An additional brake on French research

These dysfunctions alone do not explain the slowdown in French research – the country now ranks 10th in the world, when it was 6th in the early 2000s according to a report by the High Council for the Evaluation of Research and Higher Education, published in 2021. This decline is mainly due to the colossal investments of the competition, China in the lead. But the international contracts lost or simply not entered due to administrative delays weigh down these disappointing results a little more.

After increasing the budget in 2020, the government has embarked on a vast project aimed at reorganizing the French scientific ecosystem. A report was submitted at the beginning of June to the Minister of Higher Education and Research Sylvie Retailleau, by Philippe Gillet, vice president of economic affairs at the École polytechnique de Lausanne. It proposes in particular to strengthen the administrations of the establishments, to grant fixed envelopes to facilitate routine projects, and to develop “research support infrastructures”. In other words: to help researchers find their way around the various project validation circuits.

But not everything goes through financing and optimization. At the CNRS, representatives and unions also denounce a distrust vis-à-vis the staff, and a control strategy that goes well beyond the thousand administrative sheets. A permanent tightening of screws, which some link to the gigantic fine of 70 million euros that the European Commission had demanded from the institution in the 2010s. For lack of sufficient monitoring, the CNRS could not justify the time devoted to European projects. An episode that would have tensed the managers. “Some of them considered the researchers as ‘fraudsters'”, a priori, regrets the white paper of the Scientific Council.
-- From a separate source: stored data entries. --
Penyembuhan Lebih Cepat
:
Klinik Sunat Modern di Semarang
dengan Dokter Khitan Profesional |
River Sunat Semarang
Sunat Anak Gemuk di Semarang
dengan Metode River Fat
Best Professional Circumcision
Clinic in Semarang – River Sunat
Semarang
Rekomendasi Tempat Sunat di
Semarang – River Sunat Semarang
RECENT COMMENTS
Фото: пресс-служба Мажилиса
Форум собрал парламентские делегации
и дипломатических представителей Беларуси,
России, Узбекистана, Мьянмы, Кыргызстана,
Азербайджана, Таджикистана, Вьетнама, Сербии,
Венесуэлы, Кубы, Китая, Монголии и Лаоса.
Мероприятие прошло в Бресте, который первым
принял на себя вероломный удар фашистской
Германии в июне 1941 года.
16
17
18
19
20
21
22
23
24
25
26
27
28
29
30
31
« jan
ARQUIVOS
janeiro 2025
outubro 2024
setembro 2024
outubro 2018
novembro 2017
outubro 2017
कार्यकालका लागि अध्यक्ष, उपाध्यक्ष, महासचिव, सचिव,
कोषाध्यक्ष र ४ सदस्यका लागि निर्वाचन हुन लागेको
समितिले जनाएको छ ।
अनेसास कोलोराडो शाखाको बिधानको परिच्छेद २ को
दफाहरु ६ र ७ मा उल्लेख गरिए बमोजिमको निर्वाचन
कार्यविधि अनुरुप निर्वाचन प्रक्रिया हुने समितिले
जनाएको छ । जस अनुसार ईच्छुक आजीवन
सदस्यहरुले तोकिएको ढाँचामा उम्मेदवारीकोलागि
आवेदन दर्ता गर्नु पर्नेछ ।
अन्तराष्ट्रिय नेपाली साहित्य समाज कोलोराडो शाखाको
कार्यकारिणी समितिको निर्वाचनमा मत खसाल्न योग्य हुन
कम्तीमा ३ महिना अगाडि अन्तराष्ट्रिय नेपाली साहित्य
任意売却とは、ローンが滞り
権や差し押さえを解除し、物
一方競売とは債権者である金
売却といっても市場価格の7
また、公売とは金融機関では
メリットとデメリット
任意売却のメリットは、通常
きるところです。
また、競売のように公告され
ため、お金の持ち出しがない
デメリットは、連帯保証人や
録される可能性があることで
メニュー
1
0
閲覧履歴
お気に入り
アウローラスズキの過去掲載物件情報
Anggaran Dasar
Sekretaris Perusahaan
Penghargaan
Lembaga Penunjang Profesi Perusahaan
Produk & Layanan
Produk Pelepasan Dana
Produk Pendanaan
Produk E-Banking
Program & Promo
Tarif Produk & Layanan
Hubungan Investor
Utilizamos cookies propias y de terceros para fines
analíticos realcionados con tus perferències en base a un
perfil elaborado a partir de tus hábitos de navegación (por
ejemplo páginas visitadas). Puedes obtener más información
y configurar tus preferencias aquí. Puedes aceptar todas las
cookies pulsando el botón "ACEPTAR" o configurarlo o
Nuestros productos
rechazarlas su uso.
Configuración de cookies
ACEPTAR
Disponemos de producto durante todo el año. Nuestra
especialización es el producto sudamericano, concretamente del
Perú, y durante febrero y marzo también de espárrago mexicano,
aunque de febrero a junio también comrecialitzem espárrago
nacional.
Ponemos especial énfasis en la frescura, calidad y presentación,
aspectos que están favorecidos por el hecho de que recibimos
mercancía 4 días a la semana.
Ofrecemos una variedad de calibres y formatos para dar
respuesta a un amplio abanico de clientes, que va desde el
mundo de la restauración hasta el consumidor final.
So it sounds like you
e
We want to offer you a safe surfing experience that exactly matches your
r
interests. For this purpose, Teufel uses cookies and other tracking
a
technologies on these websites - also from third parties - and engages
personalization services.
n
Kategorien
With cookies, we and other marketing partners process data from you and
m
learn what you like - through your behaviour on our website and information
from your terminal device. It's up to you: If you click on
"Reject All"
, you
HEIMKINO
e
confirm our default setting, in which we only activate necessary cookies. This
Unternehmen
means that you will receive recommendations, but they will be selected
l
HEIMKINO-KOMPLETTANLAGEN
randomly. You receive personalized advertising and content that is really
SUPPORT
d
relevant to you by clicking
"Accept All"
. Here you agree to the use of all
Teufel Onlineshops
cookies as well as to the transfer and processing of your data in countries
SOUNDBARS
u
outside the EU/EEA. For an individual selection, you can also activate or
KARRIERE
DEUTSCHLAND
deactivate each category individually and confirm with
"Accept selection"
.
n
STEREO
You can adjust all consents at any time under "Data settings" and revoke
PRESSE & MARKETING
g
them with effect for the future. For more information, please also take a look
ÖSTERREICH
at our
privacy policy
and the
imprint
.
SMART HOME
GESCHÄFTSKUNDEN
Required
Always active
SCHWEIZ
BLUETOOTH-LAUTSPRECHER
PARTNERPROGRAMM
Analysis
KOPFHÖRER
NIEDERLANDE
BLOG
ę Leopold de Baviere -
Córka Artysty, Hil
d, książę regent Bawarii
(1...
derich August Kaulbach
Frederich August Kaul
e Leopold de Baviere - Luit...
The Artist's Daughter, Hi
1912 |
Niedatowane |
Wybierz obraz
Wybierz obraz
If the Scientific Council of the CNRS approves the proposals submitted to the government, it also and above all calls for the organization of a large round table, to discuss the relevance of these ideas, in practice and to ensure that the actors in the field are more listened to. More broadly, the body wishes to generalize the establishment of feedback from scientists. “To free ourselves from our shackles, we will have to connect the highest level of the State, and the actors in the field. For the moment, this dialogue does not exist”, deplores Philippe Balcou.

More confidence, autonomy and dialogue, this is the recipe for performance, assures the Scientific Council of the CNRS. And to take the example of the United States, which for example decided to empower researchers, instead of forcing them. As part of the government’s reflections, the Academy of Sciences has also shared its proposals to simplify the organization of research. The first one ? Consult more scientific advice.